A Metrolinx GO Transit bus driving on King Street West in Hamilton on March 24, 2018. Photo: Britcouple007’s Cam

Number 4: Zero tolerance meets ‘just kidding’

Landing at number four is a head-scratcher that had HR professionals questioning what “zero tolerance” actually means. Five Metrolinx workers who made sexually harassing comments about female colleagues—conduct an arbitrator called “egregious,” “extremely offensive,” and “shameful”—got their jobs back after a multi-year legal odyssey. Despite Metrolinx’s loudly proclaimed zero-tolerance policy (complete with CEO letters in December 2020 and March 2021), the arbitrator decided apologies and some regret warranted substituting four- to five-week suspensions for termination. The workers, who had six to nine years of seniority, will return with full compensation minus their brief timeout. Apparently “zero tolerance” is more of a guideline than a rule when arbitration gets involved.

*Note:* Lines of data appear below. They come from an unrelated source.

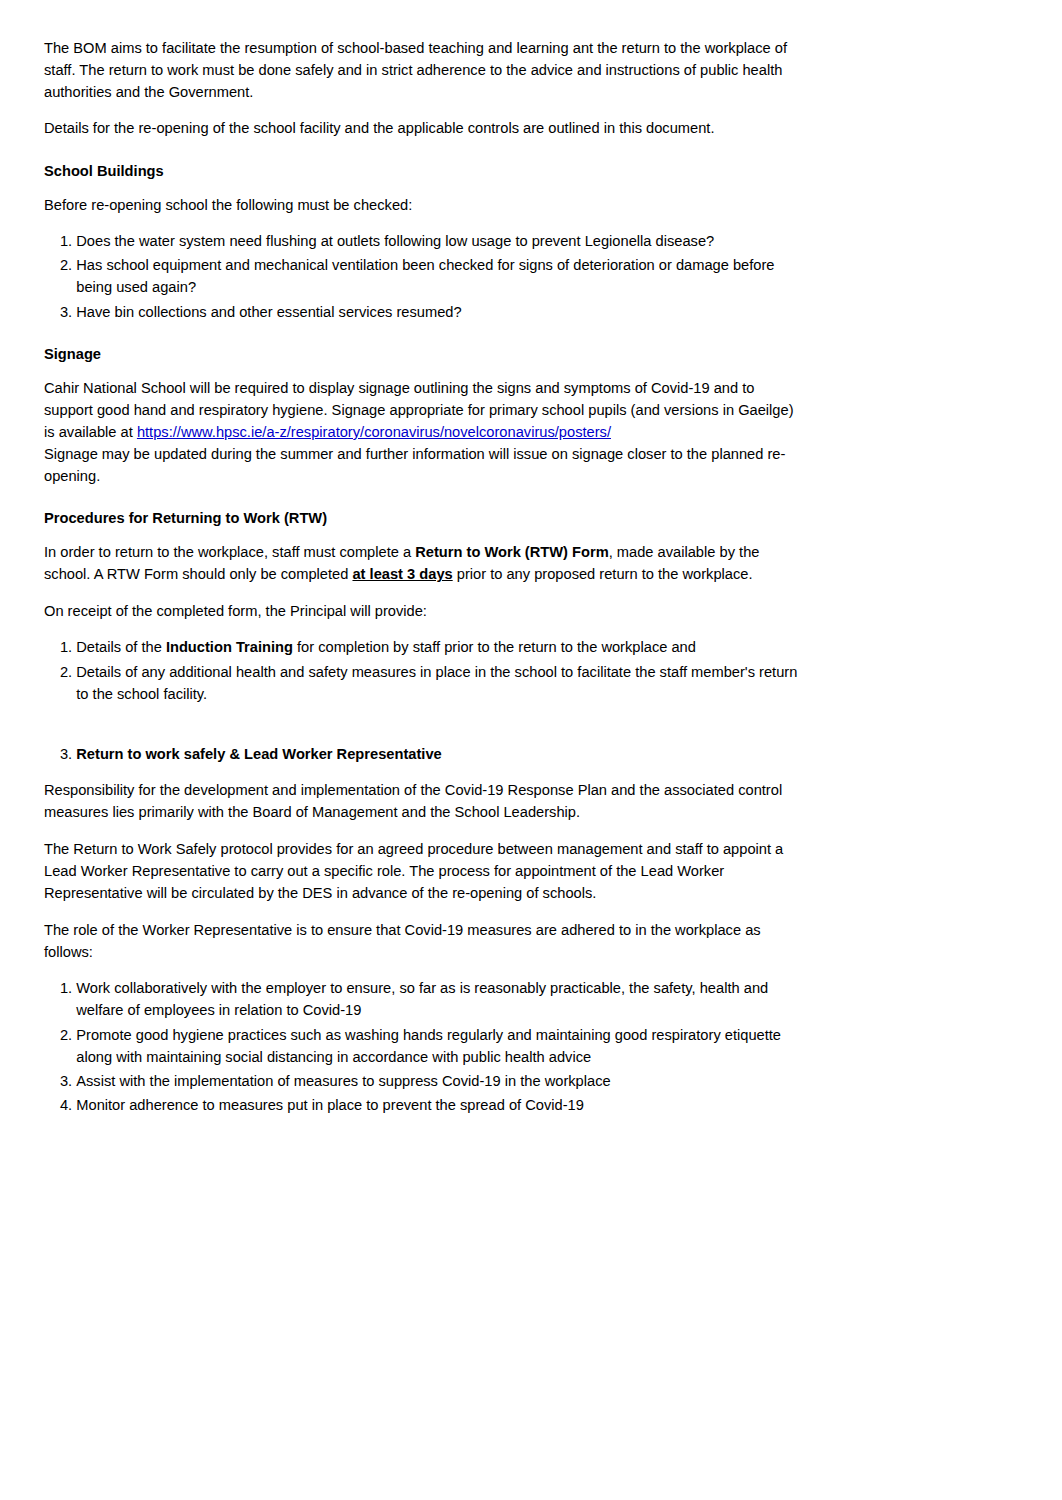The BOM aims to facilitate the resumption of school-based teaching and learning ant the return to the workplace of staff. The return to work must be done safely and in strict adherence to the advice and instructions of public health authorities and the Government.
Details for the re-opening of the school facility and the applicable controls are outlined in this document.
School Buildings
Before re-opening school the following must be checked:
Does the water system need flushing at outlets following low usage to prevent Legionella disease?
Has school equipment and mechanical ventilation been checked for signs of deterioration or damage before being used again?
Have bin collections and other essential services resumed?
Signage
Cahir National School will be required to display signage outlining the signs and symptoms of Covid-19 and to support good hand and respiratory hygiene. Signage appropriate for primary school pupils (and versions in Gaeilge) is available at https://www.hpsc.ie/a-z/respiratory/coronavirus/novelcoronavirus/posters/
Signage may be updated during the summer and further information will issue on signage closer to the planned re-opening.
Procedures for Returning to Work (RTW)
In order to return to the workplace, staff must complete a Return to Work (RTW) Form, made available by the school. A RTW Form should only be completed at least 3 days prior to any proposed return to the workplace.
On receipt of the completed form, the Principal will provide:
Details of the Induction Training for completion by staff prior to the return to the workplace and
Details of any additional health and safety measures in place in the school to facilitate the staff member's return to the school facility.
Return to work safely & Lead Worker Representative
Responsibility for the development and implementation of the Covid-19 Response Plan and the associated control measures lies primarily with the Board of Management and the School Leadership.
The Return to Work Safely protocol provides for an agreed procedure between management and staff to appoint a Lead Worker Representative to carry out a specific role. The process for appointment of the Lead Worker Representative will be circulated by the DES in advance of the re-opening of schools.
The role of the Worker Representative is to ensure that Covid-19 measures are adhered to in the workplace as follows:
Work collaboratively with the employer to ensure, so far as is reasonably practicable, the safety, health and welfare of employees in relation to Covid-19
Promote good hygiene practices such as washing hands regularly and maintaining good respiratory etiquette along with maintaining social distancing in accordance with public health advice
Assist with the implementation of measures to suppress Covid-19 in the workplace
Monitor adherence to measures put in place to prevent the spread of Covid-19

B.C. Premier David Eby. Photo: BC NDP

Number 3: Job security meets cancer treatment

Claiming the bronze is B.C.’s move to offer up to 27 weeks of unpaid leave for workers facing catastrophic illness or injury—finally acknowledging that chemotherapy and employment don’t mix well. Premier David Eby framed it as removing the awful choice between health and job security, while Labour Minister Jennifer Whiteside noted they’re really just catching up to Manitoba, Ontario, and Quebec. The leave covers everything from cancer diagnoses (over 31,000 annually in B.C.) to traumatic brain injuries from intimate partner violence. Workers need a doctor’s note and seven consecutive days off to qualify, and the leave can be split throughout the year. It’s progress wrapped in the sobering reality that job protection during life-threatening illness wasn’t already guaranteed.

EQB Inc., parent company of Equitable Bank, Canada’s Challenger Bank™, announces the opening of the EQ Bank Tower at 25 Ontario Street, its new national headquarters. (CNW Group/EQB Inc.)

Number 2: When your office says, ‘We’re different’

Snagging the number two spot is EQ Bank’s grand unveiling of its 278,000-square-foot headquarters in Toronto’s east end—because nothing screams “we’re disrupting traditional banking” quite like deliberately avoiding the financial district. The tower boasts LEED Gold certification, circadian rhythm lighting, and furniture exclusively from Canadian makers, all designed to inspire the “bold thinking” needed to challenge the status quo. CHRO Gavin Stanley pitched it as a workspace for “talented Challengers” pursuing opportunities traditional banks haven’t explored. Translation: they spent serious money on a building that tells employees “think different” while they process mortgages and manage $132 billion in assets, pretty much like every other bank.

President Donald Trump meets with Canadian Prime Minister Mark Carney, Tuesday, May 6, 2025, in the Oval Office. (Official White House Photo by Daniel Torok)

Number 1: Big spending meets big cuts

Taking the top spot is a story that had HR pros doing double-takes at their morning coffee. Finance Minister Champagne unveiled a federal budget promising $280 billion in capital investments while simultaneously pledging $60 billion in savings—including trimming the public service that’s apparently been growing faster than a startup’s headcount during a funding round. The real headline-grabber? A $1 billion skills retraining program for 50,000 workers hit by U.S. tariffs, plus vague promises to reduce federal staffing “with fairness and compassion” (translation: no actual numbers or timeline provided). Meanwhile, 2,000 new border and RCMP officers are getting hired, because apparently some government jobs are more equal than others.